Heinrich Böll
Der politische Literat

Heinrich Böll
Heinrich Böll | Foto (Ausschnitt): © Presse- und Informationsamt der Bundesregierung

Der 1985 verstorbene Nobelpreisträger vertrat das Ideal des aufgeklärten, verantwortungsbewussten Bürgers – und wurde doch oft belächelt.

Im Juli 2015 sind es bereits 30 Jahre, seit denen einer der wichtigsten deutschsprachigen Schriftsteller auf der literarischen Bühne fehlt: Heinrich Böll. 1917 in Köln geboren, gehörte er zur Generation der Kriegsteilnehmer, Stunde-Null-Schriftsteller, Vietnam- und Atomkriegsgegner, Obrigkeitskritiker und Pazifisten. Kaum ein deutschsprachiger Autor hat zu seinen Lebzeiten so viel Anerkennung erhalten. 1972 wurde er mit dem Nobelpreis geehrt. Sein größter Erfolg, die Erzählung Die verlorene Ehre der Katharina Blum (1974), verkaufte sich allein in Deutschland sechs Millionen Mal.

• Schriftliche Aufgabe:
Schreibe aus dem Text über Heinrich Böll eine Passage wortgetreu ab. Beginne bei den Worten „Im Juli 2015“ und höre nach „sechs Millionen Mal.“ auf.

• Bereitgestellte Daten:

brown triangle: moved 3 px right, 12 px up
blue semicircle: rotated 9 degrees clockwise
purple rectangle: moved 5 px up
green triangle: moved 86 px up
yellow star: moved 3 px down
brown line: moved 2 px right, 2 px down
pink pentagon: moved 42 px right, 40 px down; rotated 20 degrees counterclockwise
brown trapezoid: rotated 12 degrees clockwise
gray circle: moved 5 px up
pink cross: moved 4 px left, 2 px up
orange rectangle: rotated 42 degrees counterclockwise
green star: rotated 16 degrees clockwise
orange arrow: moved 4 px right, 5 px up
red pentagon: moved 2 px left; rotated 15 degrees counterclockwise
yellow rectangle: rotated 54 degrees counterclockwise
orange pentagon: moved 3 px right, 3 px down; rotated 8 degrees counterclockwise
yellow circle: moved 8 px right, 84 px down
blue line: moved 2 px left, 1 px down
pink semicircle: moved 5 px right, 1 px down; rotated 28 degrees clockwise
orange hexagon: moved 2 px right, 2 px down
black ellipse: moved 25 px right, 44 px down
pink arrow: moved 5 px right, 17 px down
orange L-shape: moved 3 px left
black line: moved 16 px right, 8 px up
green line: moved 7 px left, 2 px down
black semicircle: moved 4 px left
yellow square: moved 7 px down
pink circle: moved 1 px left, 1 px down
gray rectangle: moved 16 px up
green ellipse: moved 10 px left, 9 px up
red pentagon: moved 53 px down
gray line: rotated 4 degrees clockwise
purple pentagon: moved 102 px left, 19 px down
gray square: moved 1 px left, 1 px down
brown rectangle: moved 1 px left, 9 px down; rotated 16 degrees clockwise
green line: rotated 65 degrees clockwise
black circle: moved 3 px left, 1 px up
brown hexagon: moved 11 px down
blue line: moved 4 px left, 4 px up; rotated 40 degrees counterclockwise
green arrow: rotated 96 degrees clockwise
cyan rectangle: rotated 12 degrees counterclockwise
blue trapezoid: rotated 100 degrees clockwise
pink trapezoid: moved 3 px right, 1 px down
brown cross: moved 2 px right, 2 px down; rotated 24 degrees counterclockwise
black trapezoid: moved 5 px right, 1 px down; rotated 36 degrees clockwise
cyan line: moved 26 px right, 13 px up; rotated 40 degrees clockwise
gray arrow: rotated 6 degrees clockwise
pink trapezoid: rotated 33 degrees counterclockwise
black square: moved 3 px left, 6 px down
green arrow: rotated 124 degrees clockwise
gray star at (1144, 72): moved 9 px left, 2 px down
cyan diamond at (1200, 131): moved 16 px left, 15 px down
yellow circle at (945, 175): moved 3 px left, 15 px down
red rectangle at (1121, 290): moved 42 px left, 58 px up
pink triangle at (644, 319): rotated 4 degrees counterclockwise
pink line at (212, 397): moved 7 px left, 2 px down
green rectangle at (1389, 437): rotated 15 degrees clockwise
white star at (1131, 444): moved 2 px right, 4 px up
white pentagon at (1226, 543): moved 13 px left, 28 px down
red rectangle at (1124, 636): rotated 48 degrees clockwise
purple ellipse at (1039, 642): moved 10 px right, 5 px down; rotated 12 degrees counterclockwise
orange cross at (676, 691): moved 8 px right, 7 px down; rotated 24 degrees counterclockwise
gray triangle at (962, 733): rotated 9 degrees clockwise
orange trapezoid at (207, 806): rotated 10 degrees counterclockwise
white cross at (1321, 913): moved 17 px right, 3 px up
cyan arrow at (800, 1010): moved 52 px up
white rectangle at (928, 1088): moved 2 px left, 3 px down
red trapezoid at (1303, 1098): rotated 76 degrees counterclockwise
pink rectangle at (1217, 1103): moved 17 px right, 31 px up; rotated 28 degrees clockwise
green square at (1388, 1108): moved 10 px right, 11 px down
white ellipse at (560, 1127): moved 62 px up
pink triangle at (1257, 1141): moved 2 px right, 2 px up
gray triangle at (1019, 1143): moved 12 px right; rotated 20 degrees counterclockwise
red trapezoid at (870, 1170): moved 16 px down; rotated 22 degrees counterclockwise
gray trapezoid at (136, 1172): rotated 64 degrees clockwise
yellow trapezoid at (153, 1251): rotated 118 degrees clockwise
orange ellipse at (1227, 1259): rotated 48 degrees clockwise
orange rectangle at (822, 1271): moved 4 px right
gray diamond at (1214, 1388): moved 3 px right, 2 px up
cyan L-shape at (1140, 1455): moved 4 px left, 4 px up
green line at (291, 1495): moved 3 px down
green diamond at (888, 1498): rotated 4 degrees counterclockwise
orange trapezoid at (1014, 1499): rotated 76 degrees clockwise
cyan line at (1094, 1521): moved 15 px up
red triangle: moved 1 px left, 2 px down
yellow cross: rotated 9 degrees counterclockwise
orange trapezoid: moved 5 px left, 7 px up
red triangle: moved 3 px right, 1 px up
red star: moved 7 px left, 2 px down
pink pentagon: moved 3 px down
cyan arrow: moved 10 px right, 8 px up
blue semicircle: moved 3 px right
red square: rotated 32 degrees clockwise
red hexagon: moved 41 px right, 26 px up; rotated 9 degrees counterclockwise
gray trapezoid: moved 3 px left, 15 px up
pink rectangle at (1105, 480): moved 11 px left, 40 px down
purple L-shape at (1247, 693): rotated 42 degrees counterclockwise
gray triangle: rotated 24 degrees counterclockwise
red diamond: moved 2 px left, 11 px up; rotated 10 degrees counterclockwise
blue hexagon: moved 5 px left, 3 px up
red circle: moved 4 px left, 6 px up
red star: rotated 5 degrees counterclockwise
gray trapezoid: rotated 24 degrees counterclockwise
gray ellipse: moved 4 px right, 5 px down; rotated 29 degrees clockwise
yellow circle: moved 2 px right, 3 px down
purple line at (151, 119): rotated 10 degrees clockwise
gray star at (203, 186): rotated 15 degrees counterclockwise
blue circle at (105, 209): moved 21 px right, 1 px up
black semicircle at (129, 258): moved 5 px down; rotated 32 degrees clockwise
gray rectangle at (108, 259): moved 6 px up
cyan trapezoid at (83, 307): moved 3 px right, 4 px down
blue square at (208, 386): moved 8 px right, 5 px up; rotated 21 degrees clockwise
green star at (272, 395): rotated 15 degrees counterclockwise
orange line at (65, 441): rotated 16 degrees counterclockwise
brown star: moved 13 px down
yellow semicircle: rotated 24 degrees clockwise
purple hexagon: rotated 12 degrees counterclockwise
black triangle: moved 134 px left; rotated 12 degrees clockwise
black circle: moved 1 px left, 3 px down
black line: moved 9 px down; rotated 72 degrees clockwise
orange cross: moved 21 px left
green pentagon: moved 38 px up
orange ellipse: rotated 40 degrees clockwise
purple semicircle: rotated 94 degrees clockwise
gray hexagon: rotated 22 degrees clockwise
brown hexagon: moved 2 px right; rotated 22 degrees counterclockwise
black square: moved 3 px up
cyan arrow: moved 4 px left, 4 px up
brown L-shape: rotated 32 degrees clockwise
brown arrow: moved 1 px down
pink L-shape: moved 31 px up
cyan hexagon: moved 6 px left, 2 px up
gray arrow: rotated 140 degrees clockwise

• Lösung:
Im Juli 2015 sind es bereits 30 Jahre, seit denen einer der wichtigsten deutschsprachigen Schriftsteller auf der literarischen Bühne fehlt: Heinrich Böll. 1917 in Köln geboren, gehörte er zur Generation der Kriegsteilnehmer, Stunde-Null-Schriftsteller, Vietnam- und Atomkriegsgegner, Obrigkeitskritiker und Pazifisten. Kaum ein deutschsprachiger Autor hat zu seinen Lebzeiten so viel Anerkennung erhalten. 1972 wurde er mit dem Nobelpreis geehrt. Sein größter Erfolg, die Erzählung Die verlorene Ehre der Katharina Blum (1974), verkaufte sich allein in Deutschland sechs Millionen Mal.